To control how many CPUs and which CUDA devices are used, you can specify them as follows:

from libertem import api
from libertem.executor.dask import DaskJobExecutor, cluster_spec
from libertem.utils.devices import detect

# Find out what would be used, if you like
# returns dictionary with keys "cpus" and "cudas", each with a list of device ids
devices = detect()

# Example: Deactivate CUDA devices by removing them from the device dictionary
devices['cudas'] = []

# Example: Deactivate CuPy integration
devices['has_cupy'] = False

# Example: Use 3 CPUs.
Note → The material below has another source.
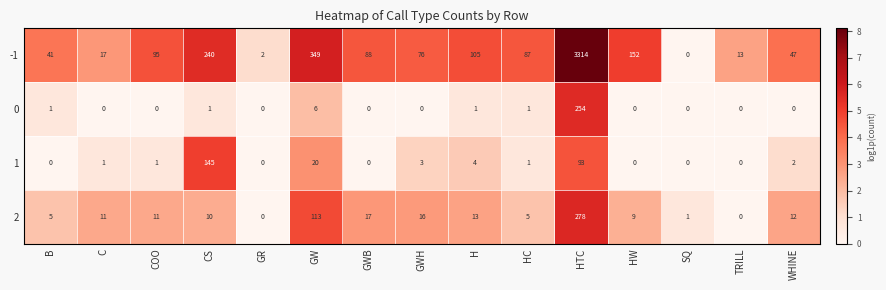

Which label corresponds to the largest value in the chart?

HTC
The IDs are ignored at the moment, i.e. no CPU pinning
devices['cpus'] = range(3)

# Generate a spec for a Dask.distributed SpecCluster
# Relevant kwargs match the dictionary entries
spec = cluster_spec(**devices)
# Start a local cluster with the custom spec
with DaskJobExecutor.make_local(spec=spec) as executor:
    ctx = api.Context(executor=executor)
    ...

Please see Dask.Distributed for a reference of the Dask-based executor.

Pipelined executor

New in version 0.10.0.

For live data processing using LiberTEM-live, the PipelinedExecutor provides a multiprocessing executor that routes the live data source in a round-robin fashion to worker processes. This is important to support processing that cannot keep up with the detector speed on a single CPU core. This executor also works for offline data sets in principle, but is not optimized for that use case.

Similar to the Dask-based executor, it is possible to customize the devices used for computation:

from libertem import api
from libertem.executor.pipelined import PipelinedExecutor
from libertem.utils.devices import detect

spec = PipelinedExecutor.make_spec(cpus=[0, 1, 2], cudas=[])
executor = PipelinedExecutor(
    spec=spec,
    pin_workers=False,  # set to True to keep worker processes pinned to specific CPU cores or CPUs
)
...
executor.close()

# you can also use the `detect` function as above:
spec2 = PipelinedExecutor.make_spec(**detect())

Please see Pipelined executor for a reference of the pipelined executor, and the LiberTEM-live documentation for details on live processing.